En realidad la inflación de alimentos es la conjunción de varios errores de la política económica, que se podrían resumir en: i) Desconocimiento de los síntomas de la enfermedad holandesa. ii) Falta de una política agropecuaria. iii) Firma de los tratados de libre comercio. iv) Déficit creciente de la cuenta corriente de la balanza de pagos.

Desconocimiento de los síntomas de la enfermedad holandesa. Mientras que el país vivió las bonanzas del petróleo y de la minería, el Gobierno negó los síntomas evidentes de la enfermedad holandesa: la revaluación del peso, el aumento de las importaciones y, sobre todo, la caída de la actividad industrial. En lugar de sembrar la bonanza y de aprovechar los excedentes para mejorar la productividad agropecuaria, se optó por el camino fácil de aumentar la importación de alimentos, que llegó a 11 millones de toneladas año.

Falta de una política agropecuaria. El Informe de Desarrollo Humano, Colombia Rural, y la Misión Rural, han puesto en evidencia la falta de una política agropecuaria. Ambos estudios llaman la atención sobre la necesidad de modernizar la agricultura, y proponen cambiar de perspectiva. En lugar de continuar dando subsidios directos a los productores se debe mejorar la oferta de servicios públicos (vías, riego, educación, salud, asistencia técnica, créditos baratos, etc.).

Firma de los tratados de libre comercio. Los tratados de libre comercio se firmaron con países que subsidian 50% del ingreso de los agricultores. Apenas ahora, en diciembre, la Organización Mundial del Comercio en su reunión en Nairobi (Kenia) tomó la decisión de eliminar los subsidios a la agricultura. Mientras existan los subsidios en los países desarrollados, la agricultura colombiana no puede ser competitiva.
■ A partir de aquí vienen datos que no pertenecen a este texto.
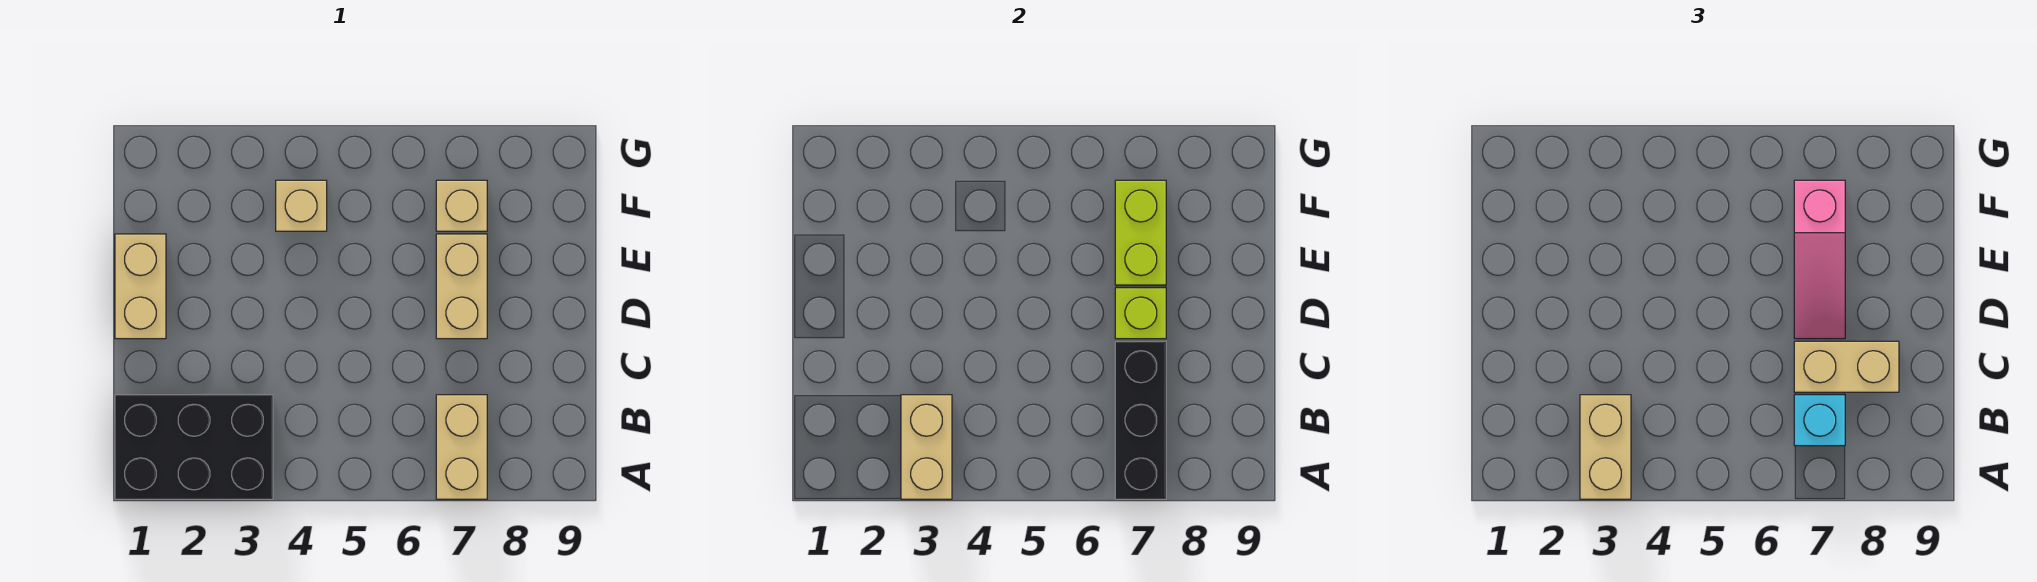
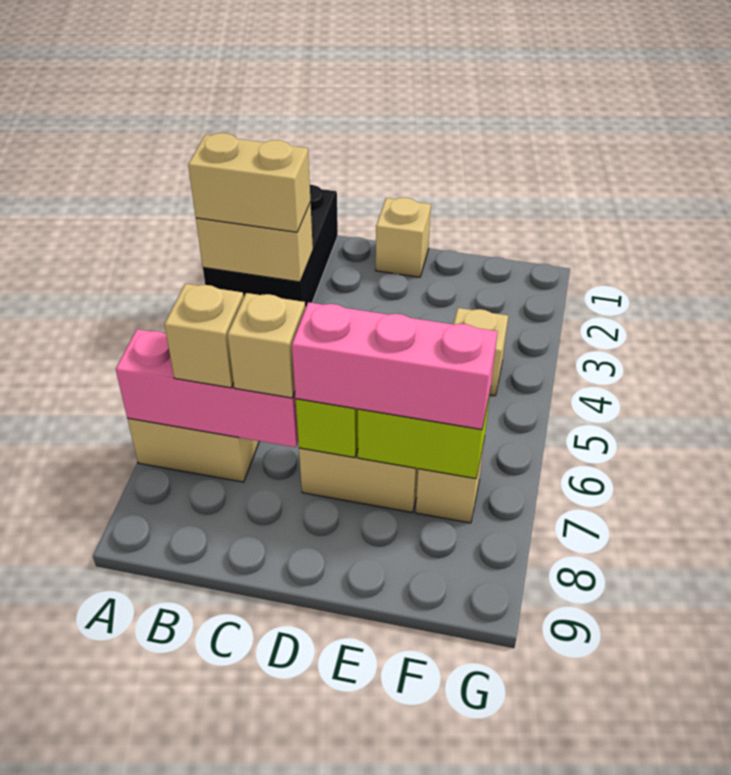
black 1x3 brick [1115,341,1166,499] -> pink 1x3 brick [116,329,298,447]
cyan 1x1 brick [1794,395,1845,446] -> tan 1x1 brick [164,284,244,388]
tan 1x2 brick [1794,341,1899,392] -> tan 1x1 brick [227,293,305,398]
tan 1x2 brick [115,234,166,339] -> tan 1x1 brick [376,198,431,277]
pink 1x3 slope [1794,180,1845,339] -> pink 1x3 brick [292,302,497,430]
Déficit creciente de la cuenta corriente de la balanza de pagos. El déficit en la cuenta corriente no es nuevo. Se ha venido agudizando desde comienzo del año 2000, y ahora es cercano a 6% del PIB. El progresivo aumento del déficit se podría interpretar como el fracaso de los tratados de libre comercio, que han servido para que Colombia importe mucho más de lo que exporta. Por tanto, no se puede decir que el desbalance del sector externo se deba, exclusivamente, a la disminución del precio del petróleo.
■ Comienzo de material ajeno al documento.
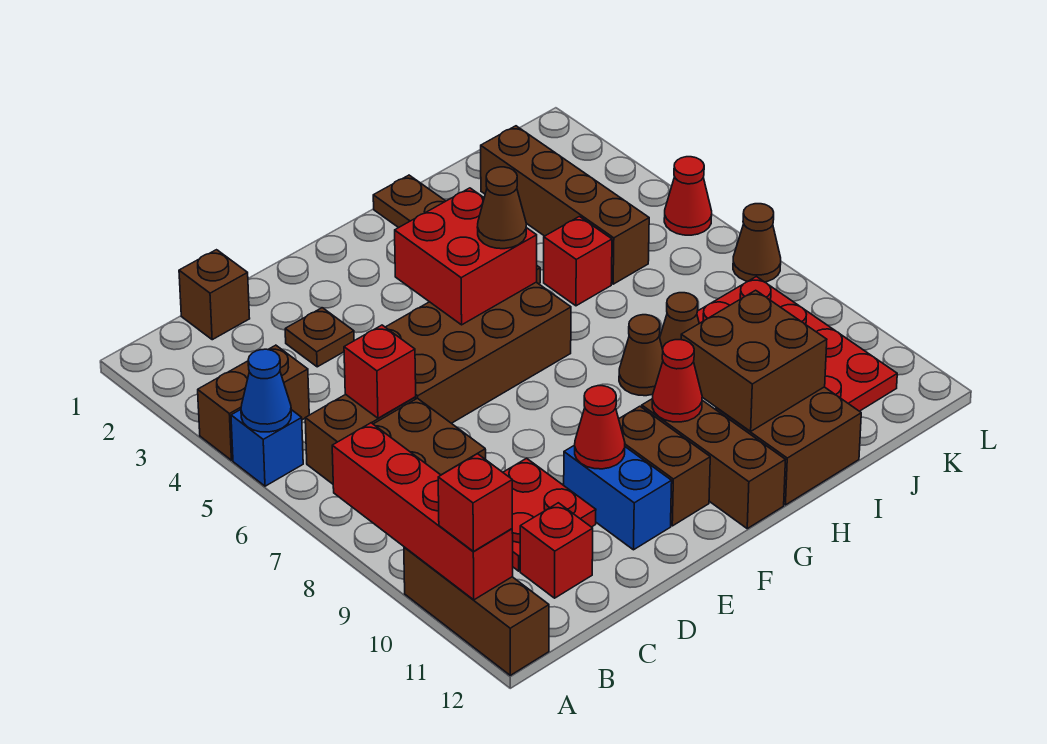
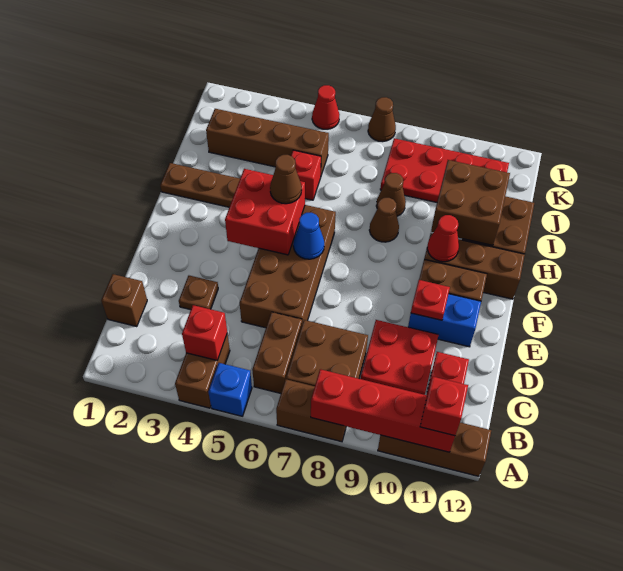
blue 1x1 cone [241,349,291,432] -> blue 1x1 cone moved to [293,213,324,259]
none -> brown 1x2 brick [276,379,346,442]
red 1x1 brick [344,325,416,418] -> red 1x1 brick moved to [182,305,227,360]
red 1x1 cone [575,386,625,469] -> red 1x1 plate [411,280,450,320]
El Banco de la República tiene que resaltar en sus análisis, los factores estructurales que inciden en la inflación de alimentos. Junto con el Gobierno debería estar llamando la atención sobre la necesidad de estimular la productividad en el agro. Desde el punto de vista del consumo, la inflación de alimentos perjudica especialmente a las familias pobres, ya que los alimentos tienen un peso relevante en la composición de su canasta de bienes. Tienen razón los sindicatos al protestar porque el aumento del salario mínimo estuvo muy por debajo de la inflación de alimentos. Sin duda, la capacidad adquisitiva de los más pobres se ha deteriorado. ¡Feliz 2016!